-- start Supplied material --

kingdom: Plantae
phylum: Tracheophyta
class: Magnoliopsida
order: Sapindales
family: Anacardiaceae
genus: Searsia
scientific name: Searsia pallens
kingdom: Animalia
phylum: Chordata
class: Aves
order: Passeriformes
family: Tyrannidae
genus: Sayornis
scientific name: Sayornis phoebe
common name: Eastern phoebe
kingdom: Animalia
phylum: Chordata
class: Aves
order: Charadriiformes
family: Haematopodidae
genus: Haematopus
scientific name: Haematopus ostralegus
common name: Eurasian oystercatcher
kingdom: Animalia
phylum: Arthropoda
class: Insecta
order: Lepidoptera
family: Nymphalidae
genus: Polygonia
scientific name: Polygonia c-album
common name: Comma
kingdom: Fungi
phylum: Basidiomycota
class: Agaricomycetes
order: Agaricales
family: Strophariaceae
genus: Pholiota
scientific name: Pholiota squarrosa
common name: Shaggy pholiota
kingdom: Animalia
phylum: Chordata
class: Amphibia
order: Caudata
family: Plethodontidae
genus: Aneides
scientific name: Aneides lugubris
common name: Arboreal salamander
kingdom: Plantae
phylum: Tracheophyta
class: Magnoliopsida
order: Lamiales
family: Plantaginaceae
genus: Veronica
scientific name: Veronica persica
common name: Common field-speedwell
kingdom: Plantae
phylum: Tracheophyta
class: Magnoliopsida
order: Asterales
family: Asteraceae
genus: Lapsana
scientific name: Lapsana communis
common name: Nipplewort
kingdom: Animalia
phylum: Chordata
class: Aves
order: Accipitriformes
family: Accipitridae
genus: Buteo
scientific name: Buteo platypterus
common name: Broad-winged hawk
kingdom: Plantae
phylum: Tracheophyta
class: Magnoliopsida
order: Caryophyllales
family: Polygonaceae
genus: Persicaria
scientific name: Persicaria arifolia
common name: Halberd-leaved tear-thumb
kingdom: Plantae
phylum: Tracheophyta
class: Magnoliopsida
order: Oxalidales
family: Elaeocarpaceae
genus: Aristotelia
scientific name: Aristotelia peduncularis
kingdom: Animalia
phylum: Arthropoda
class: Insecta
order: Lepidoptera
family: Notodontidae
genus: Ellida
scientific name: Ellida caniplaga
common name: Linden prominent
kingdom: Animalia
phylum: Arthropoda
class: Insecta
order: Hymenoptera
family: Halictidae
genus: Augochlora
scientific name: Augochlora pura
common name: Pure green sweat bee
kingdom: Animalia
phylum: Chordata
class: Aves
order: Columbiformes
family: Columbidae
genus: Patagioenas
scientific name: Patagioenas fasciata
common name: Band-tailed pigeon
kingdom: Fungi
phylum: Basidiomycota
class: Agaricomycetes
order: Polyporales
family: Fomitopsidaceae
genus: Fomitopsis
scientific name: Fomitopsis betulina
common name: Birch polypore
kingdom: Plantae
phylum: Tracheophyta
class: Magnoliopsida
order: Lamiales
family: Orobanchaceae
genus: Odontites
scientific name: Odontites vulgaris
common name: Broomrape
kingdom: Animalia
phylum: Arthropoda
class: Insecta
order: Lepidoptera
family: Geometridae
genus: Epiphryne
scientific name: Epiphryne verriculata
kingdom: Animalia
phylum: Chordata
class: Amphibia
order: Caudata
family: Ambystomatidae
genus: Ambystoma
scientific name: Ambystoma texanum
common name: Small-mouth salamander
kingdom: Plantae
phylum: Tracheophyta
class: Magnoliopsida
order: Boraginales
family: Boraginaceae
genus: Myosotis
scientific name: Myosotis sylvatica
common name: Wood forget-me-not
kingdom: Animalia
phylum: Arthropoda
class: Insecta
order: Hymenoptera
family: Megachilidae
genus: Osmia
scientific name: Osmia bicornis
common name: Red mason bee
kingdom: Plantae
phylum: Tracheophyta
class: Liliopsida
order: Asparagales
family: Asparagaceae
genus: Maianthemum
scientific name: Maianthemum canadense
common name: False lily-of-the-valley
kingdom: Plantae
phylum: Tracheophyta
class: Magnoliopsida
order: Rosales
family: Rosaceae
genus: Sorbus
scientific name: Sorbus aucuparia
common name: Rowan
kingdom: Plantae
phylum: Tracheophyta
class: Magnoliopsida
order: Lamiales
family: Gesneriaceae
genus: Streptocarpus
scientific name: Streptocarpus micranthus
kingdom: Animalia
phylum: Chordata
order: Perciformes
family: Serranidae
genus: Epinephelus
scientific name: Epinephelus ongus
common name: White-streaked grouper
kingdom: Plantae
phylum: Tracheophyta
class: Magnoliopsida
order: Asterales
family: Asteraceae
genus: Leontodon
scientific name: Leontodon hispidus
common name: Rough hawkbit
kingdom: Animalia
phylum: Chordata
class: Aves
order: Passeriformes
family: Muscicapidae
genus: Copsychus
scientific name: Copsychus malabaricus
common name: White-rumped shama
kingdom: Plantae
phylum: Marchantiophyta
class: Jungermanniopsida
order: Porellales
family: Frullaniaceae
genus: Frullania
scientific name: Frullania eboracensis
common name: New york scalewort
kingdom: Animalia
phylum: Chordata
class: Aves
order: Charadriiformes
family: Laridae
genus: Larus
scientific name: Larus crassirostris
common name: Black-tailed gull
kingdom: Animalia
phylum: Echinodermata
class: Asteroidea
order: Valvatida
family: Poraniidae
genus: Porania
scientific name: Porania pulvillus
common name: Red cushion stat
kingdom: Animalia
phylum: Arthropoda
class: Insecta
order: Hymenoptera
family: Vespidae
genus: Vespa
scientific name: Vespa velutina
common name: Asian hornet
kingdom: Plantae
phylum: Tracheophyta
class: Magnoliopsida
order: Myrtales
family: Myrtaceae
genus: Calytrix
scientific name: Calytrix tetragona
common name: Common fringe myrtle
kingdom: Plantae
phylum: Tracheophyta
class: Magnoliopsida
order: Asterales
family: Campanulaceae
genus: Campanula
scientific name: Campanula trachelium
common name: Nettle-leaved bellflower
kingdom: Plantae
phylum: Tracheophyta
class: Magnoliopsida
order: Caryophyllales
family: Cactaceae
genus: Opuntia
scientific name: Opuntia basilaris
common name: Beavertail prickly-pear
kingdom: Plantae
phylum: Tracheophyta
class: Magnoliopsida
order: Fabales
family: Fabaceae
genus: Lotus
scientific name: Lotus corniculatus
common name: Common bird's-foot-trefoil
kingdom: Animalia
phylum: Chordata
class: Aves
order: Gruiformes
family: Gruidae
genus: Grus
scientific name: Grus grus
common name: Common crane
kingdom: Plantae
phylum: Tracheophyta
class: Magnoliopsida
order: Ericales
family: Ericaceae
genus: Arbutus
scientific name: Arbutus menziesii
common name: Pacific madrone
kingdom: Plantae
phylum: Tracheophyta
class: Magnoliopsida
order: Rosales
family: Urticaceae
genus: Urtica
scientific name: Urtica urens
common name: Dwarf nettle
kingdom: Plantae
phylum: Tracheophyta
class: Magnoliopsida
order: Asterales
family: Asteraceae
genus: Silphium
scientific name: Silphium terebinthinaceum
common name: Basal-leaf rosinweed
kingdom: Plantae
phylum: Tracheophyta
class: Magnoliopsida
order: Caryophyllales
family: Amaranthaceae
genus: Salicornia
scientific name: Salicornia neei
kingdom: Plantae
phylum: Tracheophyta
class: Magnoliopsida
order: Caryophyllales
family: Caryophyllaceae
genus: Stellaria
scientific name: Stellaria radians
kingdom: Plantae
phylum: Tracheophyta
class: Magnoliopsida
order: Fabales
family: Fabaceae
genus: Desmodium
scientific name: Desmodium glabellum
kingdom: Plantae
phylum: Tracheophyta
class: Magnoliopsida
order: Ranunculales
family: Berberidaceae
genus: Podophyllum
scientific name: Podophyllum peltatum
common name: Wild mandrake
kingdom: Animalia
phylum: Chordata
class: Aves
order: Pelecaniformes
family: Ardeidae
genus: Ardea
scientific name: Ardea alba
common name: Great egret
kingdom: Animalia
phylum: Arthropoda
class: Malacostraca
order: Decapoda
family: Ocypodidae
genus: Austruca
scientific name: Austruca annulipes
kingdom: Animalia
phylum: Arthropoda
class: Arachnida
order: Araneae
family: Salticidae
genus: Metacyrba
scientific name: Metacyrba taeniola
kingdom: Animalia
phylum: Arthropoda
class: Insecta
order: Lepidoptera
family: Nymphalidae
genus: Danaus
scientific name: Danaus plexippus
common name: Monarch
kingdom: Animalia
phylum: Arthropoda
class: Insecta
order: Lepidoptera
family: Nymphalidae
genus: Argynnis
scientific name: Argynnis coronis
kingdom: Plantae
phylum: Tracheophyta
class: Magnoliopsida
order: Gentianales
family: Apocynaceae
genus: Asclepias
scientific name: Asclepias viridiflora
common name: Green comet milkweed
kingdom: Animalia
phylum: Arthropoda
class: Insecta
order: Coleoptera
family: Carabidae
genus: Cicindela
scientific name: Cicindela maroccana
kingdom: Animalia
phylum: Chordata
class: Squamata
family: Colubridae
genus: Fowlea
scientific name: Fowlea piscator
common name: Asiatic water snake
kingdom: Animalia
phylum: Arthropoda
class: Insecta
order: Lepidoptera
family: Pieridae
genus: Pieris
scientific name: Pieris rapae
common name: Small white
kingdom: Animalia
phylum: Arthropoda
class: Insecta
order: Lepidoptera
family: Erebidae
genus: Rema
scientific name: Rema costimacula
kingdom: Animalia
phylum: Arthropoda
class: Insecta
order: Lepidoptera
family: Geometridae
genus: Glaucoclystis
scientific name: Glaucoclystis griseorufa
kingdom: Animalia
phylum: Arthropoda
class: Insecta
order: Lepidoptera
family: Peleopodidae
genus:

-- end Supplied material --

### Exercise objective
Recast the stretch of the records from the line containing "order: Porellales" through the line containing "common name: Asian hornet" as a Markdown table. Use two columns, Row for the row number and Entry for the line, and leave out any blank lines.

### Result of this exercise
| Row | Entry |
|---|---|
| 1 | order: Porellales |
| 2 | family: Frullaniaceae |
| 3 | genus: Frullania |
| 4 | scientific name: Frullania eboracensis |
| 5 | common name: New york scalewort |
| 6 | kingdom: Animalia |
| 7 | phylum: Chordata |
| 8 | class: Aves |
| 9 | order: Charadriiformes |
| 10 | family: Laridae |
| 11 | genus: Larus |
| 12 | scientific name: Larus crassirostris |
| 13 | common name: Black-tailed gull |
| 14 | kingdom: Animalia |
| 15 | phylum: Echinodermata |
| 16 | class: Asteroidea |
| 17 | order: Valvatida |
| 18 | family: Poraniidae |
| 19 | genus: Porania |
| 20 | scientific name: Porania pulvillus |
| 21 | common name: Red cushion stat |
| 22 | kingdom: Animalia |
| 23 | phylum: Arthropoda |
| 24 | class: Insecta |
| 25 | order: Hymenoptera |
| 26 | family: Vespidae |
| 27 | genus: Vespa |
| 28 | scientific name: Vespa velutina |
| 29 | common name: Asian hornet |